Entre el screen test de Andy Warhol en el que se ve a la travesti Mario Montez comer y chupar una banana en extático arrebato, y la primera vez que una mujer transgénero pisó la alfombra roja del Oscar y posó sus manos sobre la fálica estatuilla, pasaron más de cincuenta años en los que si algo nos ha enseñado la lucha de travestis y transexuales es que la identidad no está sellada en el pubis. En ese largo camino fueron muy pocas las películas que tuvieron a personas trans en su reparto. Incluyendo a drag queens como Divine, quien se llamaba Harris despojada de peluca y maquillaje, han sido amplia mayoría los hombres y las mujeres que interpretaron en cine personajes de travestis o transexuales, antes que travestis por derecho propio. Osadas excepciones son Criaturas en llamas (1963), el film de Jack Smith cuyo clímax es una orgía en la que más de un miembro se escapa de una tanga de encaje, y las películas de Paul Morrisey con las estrellas trans de The Factory. Hitos del underground neoyorquino que dejaron su impronta en Funeral Parade of Roses (1969), una rareza del cine japonés sobre dos travestis que se disputan el corazón de un malandra en una trama de sexo, drogas y quimonos.

A diferencia de sus antecesoras, Una mujer fantástica es un film protagonizado por una actriz trans en el que ni lo trash ni lo camp son coordenadas estéticas.
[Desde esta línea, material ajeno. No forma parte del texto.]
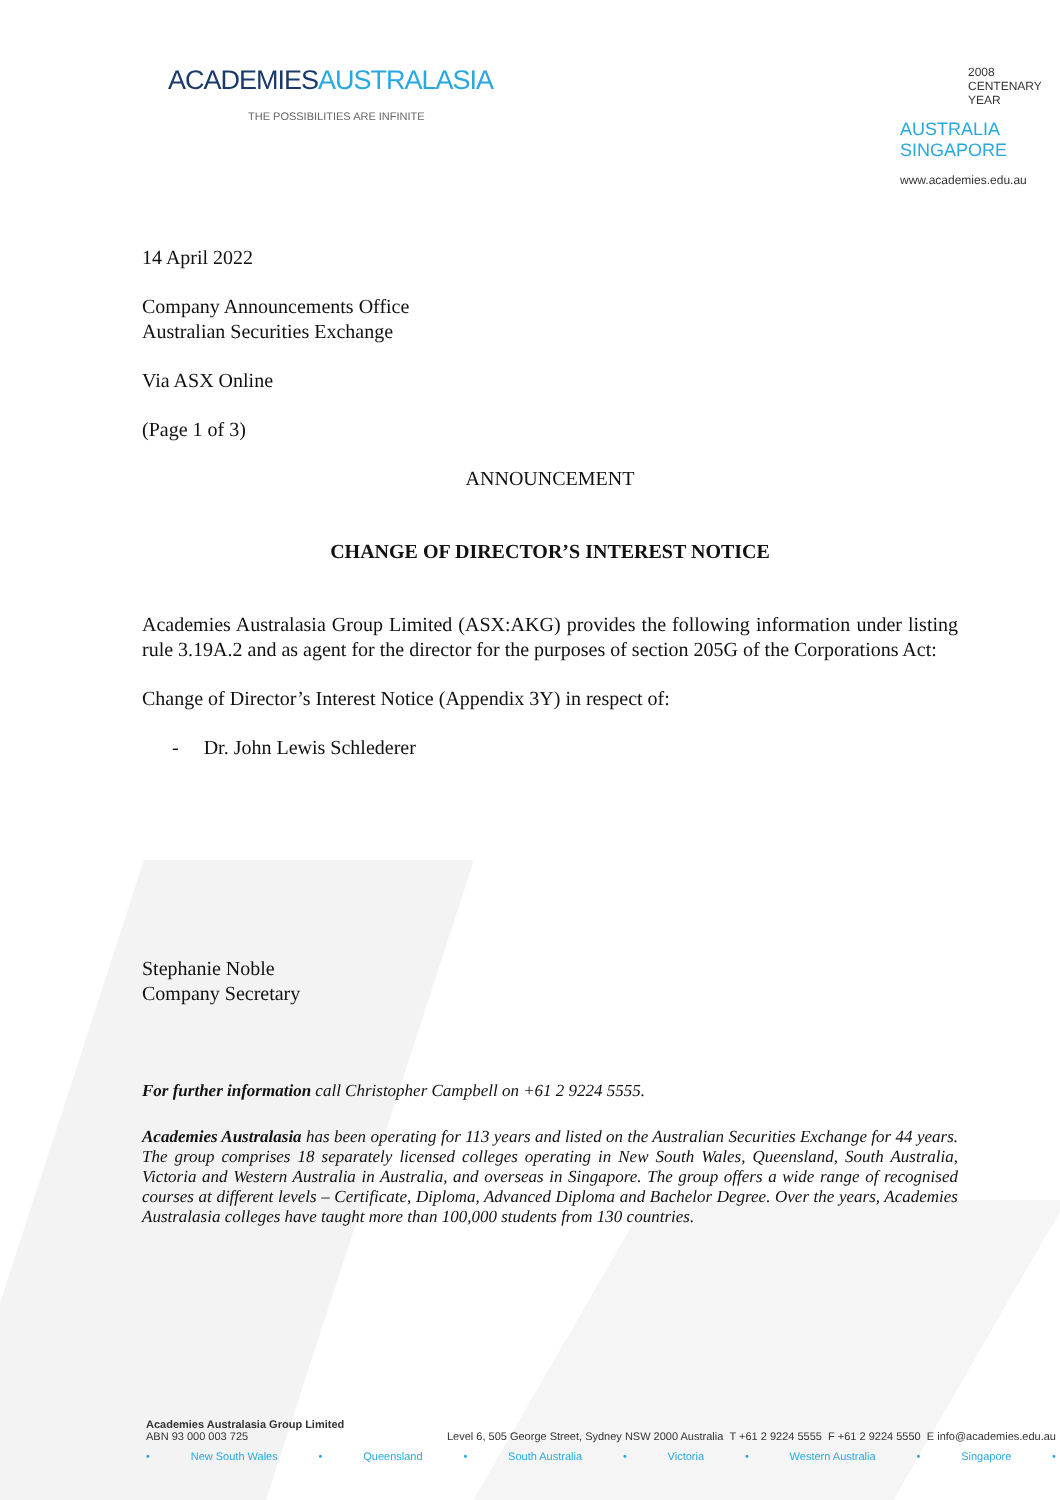ACADEMIESAUSTRALASIA
THE POSSIBILITIES ARE INFINITE
2008
CENTENARY
YEAR
AUSTRALIA
SINGAPORE
www.academies.edu.au
14 April 2022
Company Announcements Office
Australian Securities Exchange
Via ASX Online
(Page 1 of 3)
ANNOUNCEMENT
CHANGE OF DIRECTOR’S INTEREST NOTICE
Academies Australasia Group Limited (ASX:AKG) provides the following information under listing rule 3.19A.2 and as agent for the director for the purposes of section 205G of the Corporations Act:
Change of Director’s Interest Notice (Appendix 3Y) in respect of:
- Dr. John Lewis Schlederer
Stephanie Noble
Company Secretary
For further information call Christopher Campbell on +61 2 9224 5555.
Academies Australasia has been operating for 113 years and listed on the Australian Securities Exchange for 44 years. The group comprises 18 separately licensed colleges operating in New South Wales, Queensland, South Australia, Victoria and Western Australia in Australia, and overseas in Singapore. The group offers a wide range of recognised courses at different levels – Certificate, Diploma, Advanced Diploma and Bachelor Degree. Over the years, Academies Australasia colleges have taught more than 100,000 students from 130 countries.
Academies Australasia Group Limited
ABN 93 000 003 725 Level 6, 505 George Street, Sydney NSW 2000 Australia T +61 2 9224 5555 F +61 2 9224 5550 E info@academies.edu.au
• New South Wales • Queensland • South Australia • Victoria • Western Australia • Singapore •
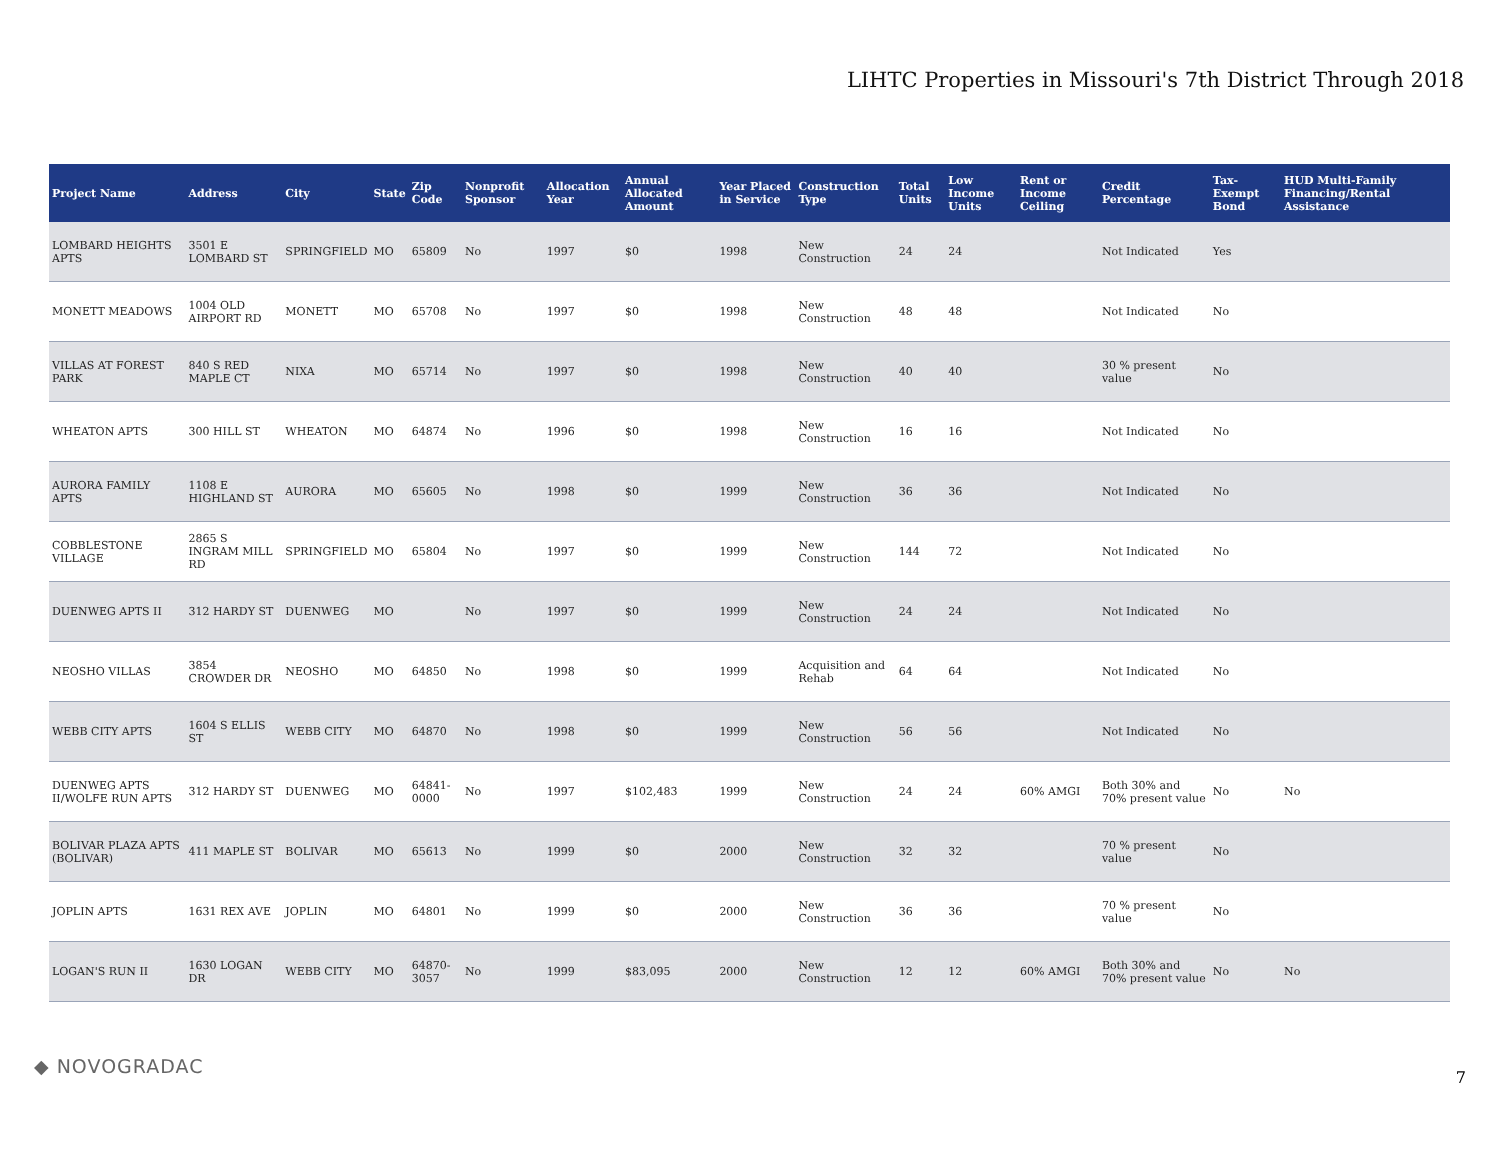LIHTC Properties in Missouri's 7th District Through 2018
| Project Name | Address | City | State | Zip Code | Nonprofit Sponsor | Allocation Year | Annual Allocated Amount | Year Placed in Service | Construction Type | Total Units | Low Income Units | Rent or Income Ceiling | Credit Percentage | Tax-Exempt Bond | HUD Multi-Family Financing/Rental Assistance |
| --- | --- | --- | --- | --- | --- | --- | --- | --- | --- | --- | --- | --- | --- | --- | --- |
| LOMBARD HEIGHTS APTS | 3501 E LOMBARD ST | SPRINGFIELD | MO | 65809 | No | 1997 | $0 | 1998 | New Construction | 24 | 24 | | Not Indicated | Yes | |
| MONETT MEADOWS | 1004 OLD AIRPORT RD | MONETT | MO | 65708 | No | 1997 | $0 | 1998 | New Construction | 48 | 48 | | Not Indicated | No | |
| VILLAS AT FOREST PARK | 840 S RED MAPLE CT | NIXA | MO | 65714 | No | 1997 | $0 | 1998 | New Construction | 40 | 40 | | 30 % present value | No | |
| WHEATON APTS | 300 HILL ST | WHEATON | MO | 64874 | No | 1996 | $0 | 1998 | New Construction | 16 | 16 | | Not Indicated | No | |
| AURORA FAMILY APTS | 1108 E HIGHLAND ST | AURORA | MO | 65605 | No | 1998 | $0 | 1999 | New Construction | 36 | 36 | | Not Indicated | No | |
| COBBLESTONE VILLAGE | 2865 S INGRAM MILL RD | SPRINGFIELD | MO | 65804 | No | 1997 | $0 | 1999 | New Construction | 144 | 72 | | Not Indicated | No | |
| DUENWEG APTS II | 312 HARDY ST | DUENWEG | MO | | No | 1997 | $0 | 1999 | New Construction | 24 | 24 | | Not Indicated | No | |
| NEOSHO VILLAS | 3854 CROWDER DR | NEOSHO | MO | 64850 | No | 1998 | $0 | 1999 | Acquisition and Rehab | 64 | 64 | | Not Indicated | No | |
| WEBB CITY APTS | 1604 S ELLIS ST | WEBB CITY | MO | 64870 | No | 1998 | $0 | 1999 | New Construction | 56 | 56 | | Not Indicated | No | |
| DUENWEG APTS II/WOLFE RUN APTS | 312 HARDY ST | DUENWEG | MO | 64841-0000 | No | 1997 | $102,483 | 1999 | New Construction | 24 | 24 | 60% AMGI | Both 30% and 70% present value | No | No |
| BOLIVAR PLAZA APTS (BOLIVAR) | 411 MAPLE ST | BOLIVAR | MO | 65613 | No | 1999 | $0 | 2000 | New Construction | 32 | 32 | | 70 % present value | No | |
| JOPLIN APTS | 1631 REX AVE | JOPLIN | MO | 64801 | No | 1999 | $0 | 2000 | New Construction | 36 | 36 | | 70 % present value | No | |
| LOGAN'S RUN II | 1630 LOGAN DR | WEBB CITY | MO | 64870-3057 | No | 1999 | $83,095 | 2000 | New Construction | 12 | 12 | 60% AMGI | Both 30% and 70% present value | No | No |
◆ NOVOGRADAC 7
Marina, el personaje que encarna con calculada sobriedad Daniela Vega, es la pareja de un hombre maduro que una noche sufre la rotura de un aneurisma y cuya muerte repentina la deja a merced de la ex mujer de él y de uno de sus hijos, quienes la urgen a que abandone el departamento donde vivían juntos y se rehúsan a dejarla despedirse de Orlando. En el sanatorio adonde lo lleva de urgencia, Marina responde las preguntas de un policía que parece creer que aquello se trata de la muerte de un cliente. Porque “él” —“Daniel”, como la llama en un momento, acaso confundiendo actriz con personaje, la ex esposa del difunto— se presume prostituta por “lo que es” y por un carnet de identidad que la desmiente.
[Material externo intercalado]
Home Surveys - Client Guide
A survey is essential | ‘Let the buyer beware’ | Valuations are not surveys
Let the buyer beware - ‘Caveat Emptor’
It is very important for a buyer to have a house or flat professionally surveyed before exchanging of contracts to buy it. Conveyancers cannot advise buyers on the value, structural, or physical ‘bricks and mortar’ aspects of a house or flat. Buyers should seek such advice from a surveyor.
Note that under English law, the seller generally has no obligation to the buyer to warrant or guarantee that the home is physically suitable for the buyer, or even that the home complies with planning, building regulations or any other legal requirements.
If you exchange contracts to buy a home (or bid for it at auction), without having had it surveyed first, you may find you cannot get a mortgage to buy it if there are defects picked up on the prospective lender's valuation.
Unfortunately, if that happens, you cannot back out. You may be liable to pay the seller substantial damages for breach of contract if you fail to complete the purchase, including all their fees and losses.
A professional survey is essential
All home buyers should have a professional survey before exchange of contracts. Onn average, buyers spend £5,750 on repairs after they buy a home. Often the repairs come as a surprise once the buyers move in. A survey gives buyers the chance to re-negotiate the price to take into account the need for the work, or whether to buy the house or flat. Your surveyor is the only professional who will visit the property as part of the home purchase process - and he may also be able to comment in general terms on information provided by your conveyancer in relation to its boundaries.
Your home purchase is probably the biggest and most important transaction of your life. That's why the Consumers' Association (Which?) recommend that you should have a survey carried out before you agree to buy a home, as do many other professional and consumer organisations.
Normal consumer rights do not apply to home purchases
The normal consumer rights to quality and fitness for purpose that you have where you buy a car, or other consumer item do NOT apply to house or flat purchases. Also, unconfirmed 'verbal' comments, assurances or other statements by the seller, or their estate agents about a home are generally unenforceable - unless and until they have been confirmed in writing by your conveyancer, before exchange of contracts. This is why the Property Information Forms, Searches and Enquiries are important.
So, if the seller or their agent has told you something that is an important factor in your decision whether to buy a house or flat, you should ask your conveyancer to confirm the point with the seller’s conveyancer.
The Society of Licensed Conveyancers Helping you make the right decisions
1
Sin trazos gruesos de rouge ni de los otros, el film de Sebastián Lelio logra que el drama de un personaje trans —que se gana la vida como mesera porque no logra explotar su talento como cantante— exceda el punto de vista minoritario. A la sombra de ninguna barba, lo transgénero se disuelve en una feminidad icónica, y la distancia de Marina con lo estereotípico hace que sea casi imperceptible el disfraz de estrógenos. Basta hacer la comparación con Tangerine (2015), la película de Sean Backer protagonizada por dos chicas trans que reproduce el cliché de la travesti puta, marginal y escandalosa —y que fue ensalzada por la crítica, con flagrante esnobismo, por haber sido filmada con un iPhone—, para entender que el título de la película de Lelio no es “políticamente correcto” sino exacto. Uno puede preguntarse qué hace “fantástica” a esa mujer (¿la voz con que canta un aria de Händel sin hacer lip sync?), pero no qué la hace mujer, más allá de sus rasgos anatómicos.
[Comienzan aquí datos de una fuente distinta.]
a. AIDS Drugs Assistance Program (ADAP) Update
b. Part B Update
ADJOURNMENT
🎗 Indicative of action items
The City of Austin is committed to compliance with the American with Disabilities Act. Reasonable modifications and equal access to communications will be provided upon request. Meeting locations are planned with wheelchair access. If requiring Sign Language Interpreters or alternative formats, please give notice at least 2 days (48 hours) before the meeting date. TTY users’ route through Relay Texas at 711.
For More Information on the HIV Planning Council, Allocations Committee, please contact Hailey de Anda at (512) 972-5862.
En una mujer trans, la nuez de Adán no reemplaza la costilla y su sinécdoque. Marina no es una mujer de fantasía ni lo trans en ella es pose heterosexual que cultive binarismos. Sin apelar al gen de chica Almodóvar, Daniela Vega logra con su personaje desplazar la carga de rareza queer a los que la miran como un bicho raro. Ese equilibrismo en la mareadora cuestión del género es lo que hace valiosa a esta película, cuyos efectos en la sociedad chilena, como darle impulso a una ley de identidad de género, prosiguen a su modo la cruzada contra el odio y la discriminación que emprendiera Pedro Lemebel, un escritor que osó calzarse la estirada geografía de su patria en el culo.

 

Una mujer fantástica (Chile, 2017), guión de Sebastián Lelio y Gonzalo Maza, dirección de Sebastián Lelio, 104 minutos.